Two Minutes on College Football by Andy Rooney
So after I watched Charlie Weis' piece on 60 Minutes last night, I stuck around and caught Andy Rooney's segment on "What's the Deal With Cities With Crazy Names?" And, of course, inspiration struck. That's the kind of hard-hitting journalism we need here at the House Rock Built! A few e-mail exchanges later, and Andy politely agreed to guest blog about college football. Here is his (the consiglieri informed me this would be a good time to disclose this is fully made up and completely not Andy Rooney, since he's a bit touchy about internet wackos ripping off his image) totally real and not at all phony bit on college football: Enjoy!
Famous reporter and crusty curmudgeon.
Two Minutes on College Football
College football is a game played by collegians. In France, when you talk about "football", they assume you mean a bunch of fruitcakes with long hair and mustaches kicking around a round ball. It's probably best not to start an argument with a Frenchman over this, because it will only lead to further frustration.
Some teams have nicknames. Some are Lions, some are Bears. Some are Nittanies or Bruins, which are just needlessly fancy ways of saying Lions and Bears.
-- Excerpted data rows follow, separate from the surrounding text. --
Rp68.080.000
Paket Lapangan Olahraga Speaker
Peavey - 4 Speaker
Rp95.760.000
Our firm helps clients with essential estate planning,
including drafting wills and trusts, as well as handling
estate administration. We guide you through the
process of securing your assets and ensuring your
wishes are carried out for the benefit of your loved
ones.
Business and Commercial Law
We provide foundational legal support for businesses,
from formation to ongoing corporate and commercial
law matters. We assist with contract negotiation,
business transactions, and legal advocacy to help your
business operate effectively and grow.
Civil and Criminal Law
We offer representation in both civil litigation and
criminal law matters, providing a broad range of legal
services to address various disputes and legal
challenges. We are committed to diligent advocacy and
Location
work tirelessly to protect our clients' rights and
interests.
You don't get one point each time you score, each time it's worth something different. Sometimes you get six points, sometimes you get three points, and still other times, for no reason at all, you get an "extra point".
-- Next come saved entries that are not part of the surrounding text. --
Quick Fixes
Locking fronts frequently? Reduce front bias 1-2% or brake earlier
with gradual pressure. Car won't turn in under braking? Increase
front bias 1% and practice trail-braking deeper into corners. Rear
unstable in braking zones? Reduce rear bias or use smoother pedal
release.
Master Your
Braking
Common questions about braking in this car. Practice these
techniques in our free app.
Have you noticed that there are some coaches like Joe Paterno who are very very old? Then, there are other coaches like Pat Fitzgerald who are very young. However, most of the coaches in football fall somewhere between those two in terms of age.
Every conference thinks that they're the best, and even the teams that aren't in a conference think they're better than teams that are in a conference. Since it's not possible for all of them to be right, it's very likely that none of them are.
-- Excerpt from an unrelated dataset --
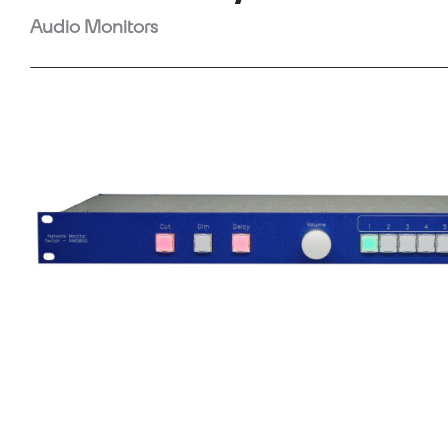
Audio Monitors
And doesn't it seem strange that every college football team is composed of dozens of full-grown adult coaches and several dozen college students, and yet for some reason they're all obsessed with "impressing" a bunch of "computers". With all the education on those sidelines, you'd think somebody would point out the implicit absurdity of that very train of thought.
Football is a physical, agressive sport, and sometimes the players get into fights. When things get really heated, a player will take off his helmet and swing it around. Does it strike you as strange that their first instinct is to remove their most vital piece of safety equipment? I don't care if you're out of ammo in a foxhole, the last thing you'd want to use as a weapon is your bulletproof vest.
I've been told that they don't sell beer in college stadiums, so I probably wouldn't want to go to a game. However, I'm also told that people drink it in the parking lots, so there are clearly two sides to every issue.